#### Data in this exercise

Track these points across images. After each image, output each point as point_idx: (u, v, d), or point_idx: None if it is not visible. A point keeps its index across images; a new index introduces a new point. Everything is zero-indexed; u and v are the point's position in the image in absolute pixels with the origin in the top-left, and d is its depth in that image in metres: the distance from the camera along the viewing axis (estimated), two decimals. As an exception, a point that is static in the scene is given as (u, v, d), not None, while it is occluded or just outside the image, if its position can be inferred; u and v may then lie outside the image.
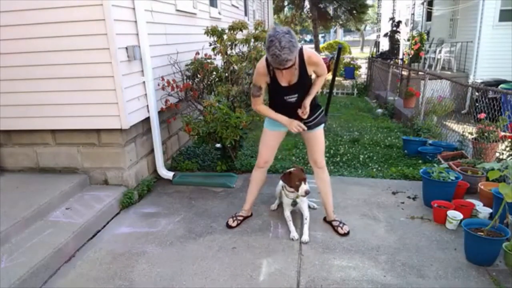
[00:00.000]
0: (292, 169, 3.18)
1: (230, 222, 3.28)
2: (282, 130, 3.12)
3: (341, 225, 3.15)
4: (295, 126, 2.87)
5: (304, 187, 3.04)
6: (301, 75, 2.76)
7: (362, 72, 15.84)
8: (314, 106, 2.96)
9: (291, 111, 2.90)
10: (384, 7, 20.02)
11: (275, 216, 3.44)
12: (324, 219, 3.30)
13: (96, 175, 3.81)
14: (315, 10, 21.42)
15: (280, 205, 3.46)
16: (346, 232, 3.10)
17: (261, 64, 2.78)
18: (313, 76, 2.89)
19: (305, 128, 2.89)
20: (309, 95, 2.85)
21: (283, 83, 2.79)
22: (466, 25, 10.82)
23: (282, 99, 2.87)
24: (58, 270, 2.70)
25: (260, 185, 3.34)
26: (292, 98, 2.85)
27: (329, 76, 3.87)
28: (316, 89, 2.89)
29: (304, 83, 2.80)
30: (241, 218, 3.34)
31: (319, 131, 3.06)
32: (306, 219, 3.16)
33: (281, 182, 3.32)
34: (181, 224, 3.34)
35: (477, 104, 5.81)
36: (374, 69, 12.52)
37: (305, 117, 2.86)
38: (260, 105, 2.95)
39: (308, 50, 2.77)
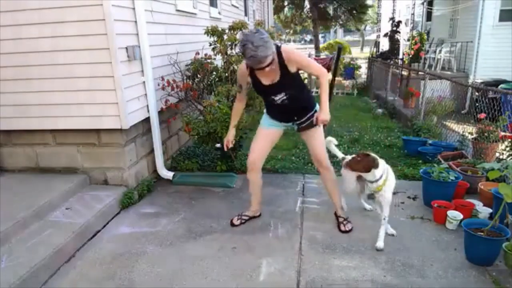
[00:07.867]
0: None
1: (234, 221, 3.28)
2: (277, 129, 3.09)
3: (345, 222, 3.16)
4: None
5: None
6: (282, 74, 2.74)
7: (362, 72, 15.81)
8: (304, 108, 2.94)
9: (287, 113, 2.92)
10: (384, 7, 20.05)
11: (275, 216, 3.44)
12: (335, 213, 3.29)
13: (96, 175, 3.81)
14: (315, 10, 21.38)
15: None
16: (347, 230, 3.11)
17: (242, 65, 2.86)
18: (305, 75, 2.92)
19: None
20: (321, 102, 2.82)
21: (266, 82, 2.78)
22: (466, 25, 10.82)
23: (270, 99, 2.87)
24: (58, 270, 2.70)
25: (259, 185, 3.28)
26: (280, 98, 2.83)
27: (329, 76, 3.86)
28: (323, 93, 2.83)
29: (287, 82, 2.77)
30: (246, 217, 3.32)
31: (315, 129, 2.97)
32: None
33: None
34: (181, 224, 3.34)
35: (477, 104, 5.80)
36: (374, 69, 12.53)
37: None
38: (236, 103, 3.10)
39: (287, 48, 2.72)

########

Task statement: Your task is to reproduce exactly the lines from the one that holds "33: (281, 182, 3.32)" to the last line of the listing, and only those, omitting the pictures.

Task output:
33: (281, 182, 3.32)
34: (181, 224, 3.34)
35: (477, 104, 5.81)
36: (374, 69, 12.52)
37: (305, 117, 2.86)
38: (260, 105, 2.95)
39: (308, 50, 2.77)
[00:07.867]
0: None
1: (234, 221, 3.28)
2: (277, 129, 3.09)
3: (345, 222, 3.16)
4: None
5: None
6: (282, 74, 2.74)
7: (362, 72, 15.81)
8: (304, 108, 2.94)
9: (287, 113, 2.92)
10: (384, 7, 20.05)
11: (275, 216, 3.44)
12: (335, 213, 3.29)
13: (96, 175, 3.81)
14: (315, 10, 21.38)
15: None
16: (347, 230, 3.11)
17: (242, 65, 2.86)
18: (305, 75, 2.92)
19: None
20: (321, 102, 2.82)
21: (266, 82, 2.78)
22: (466, 25, 10.82)
23: (270, 99, 2.87)
24: (58, 270, 2.70)
25: (259, 185, 3.28)
26: (280, 98, 2.83)
27: (329, 76, 3.86)
28: (323, 93, 2.83)
29: (287, 82, 2.77)
30: (246, 217, 3.32)
31: (315, 129, 2.97)
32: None
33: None
34: (181, 224, 3.34)
35: (477, 104, 5.80)
36: (374, 69, 12.53)
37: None
38: (236, 103, 3.10)
39: (287, 48, 2.72)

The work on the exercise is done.